#### [Work instructions]
Find the string "give" in the entries and copy each line that has it.

#### [Data excerpts]
BEGIN
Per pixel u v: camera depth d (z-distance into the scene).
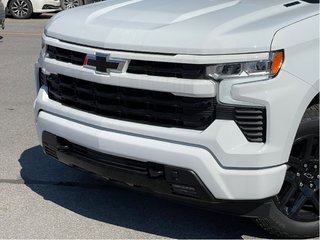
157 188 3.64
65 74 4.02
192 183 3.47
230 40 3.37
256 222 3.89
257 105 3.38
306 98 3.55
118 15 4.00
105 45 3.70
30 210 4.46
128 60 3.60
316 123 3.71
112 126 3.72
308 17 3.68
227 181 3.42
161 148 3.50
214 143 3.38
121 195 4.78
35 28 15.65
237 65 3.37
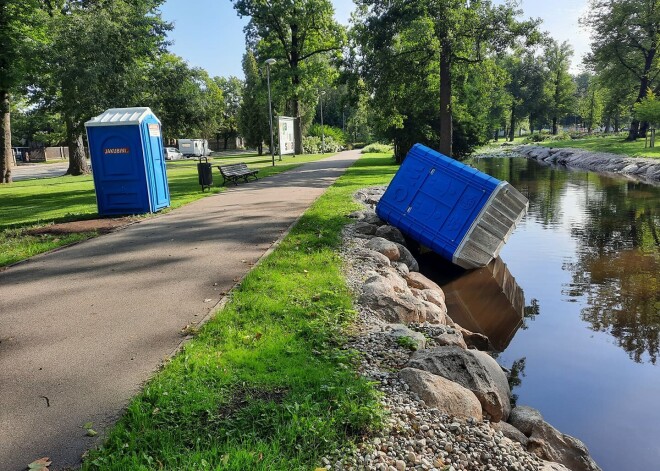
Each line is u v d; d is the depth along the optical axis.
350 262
END
BEGIN
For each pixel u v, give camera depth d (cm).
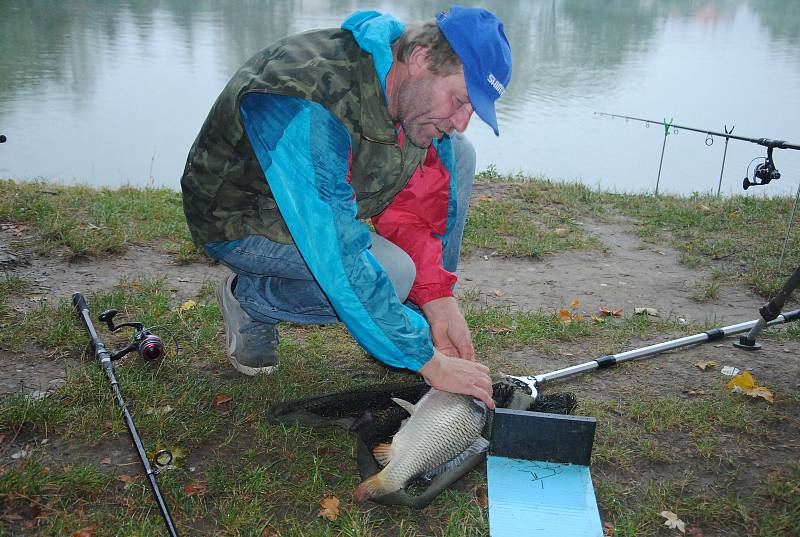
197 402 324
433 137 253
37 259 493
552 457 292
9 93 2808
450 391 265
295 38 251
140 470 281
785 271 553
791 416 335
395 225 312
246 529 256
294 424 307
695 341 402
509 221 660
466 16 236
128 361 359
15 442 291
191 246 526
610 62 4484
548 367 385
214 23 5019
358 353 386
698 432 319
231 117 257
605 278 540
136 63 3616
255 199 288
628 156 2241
END
BEGIN
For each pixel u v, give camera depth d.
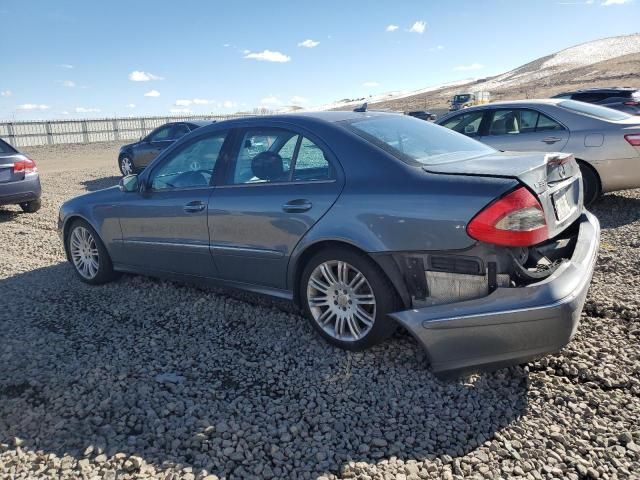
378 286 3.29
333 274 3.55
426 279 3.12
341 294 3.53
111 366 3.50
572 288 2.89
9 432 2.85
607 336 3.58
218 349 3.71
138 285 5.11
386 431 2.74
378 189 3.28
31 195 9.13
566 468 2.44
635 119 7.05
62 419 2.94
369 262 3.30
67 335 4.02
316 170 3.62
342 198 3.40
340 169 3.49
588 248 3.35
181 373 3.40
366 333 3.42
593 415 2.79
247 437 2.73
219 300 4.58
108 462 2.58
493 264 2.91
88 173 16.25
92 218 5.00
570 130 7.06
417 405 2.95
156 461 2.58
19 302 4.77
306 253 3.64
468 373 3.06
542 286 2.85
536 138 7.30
END
#### [Exercise solution]
For each pixel u v, give camera depth d (cm).
For each pixel u v, give camera depth d.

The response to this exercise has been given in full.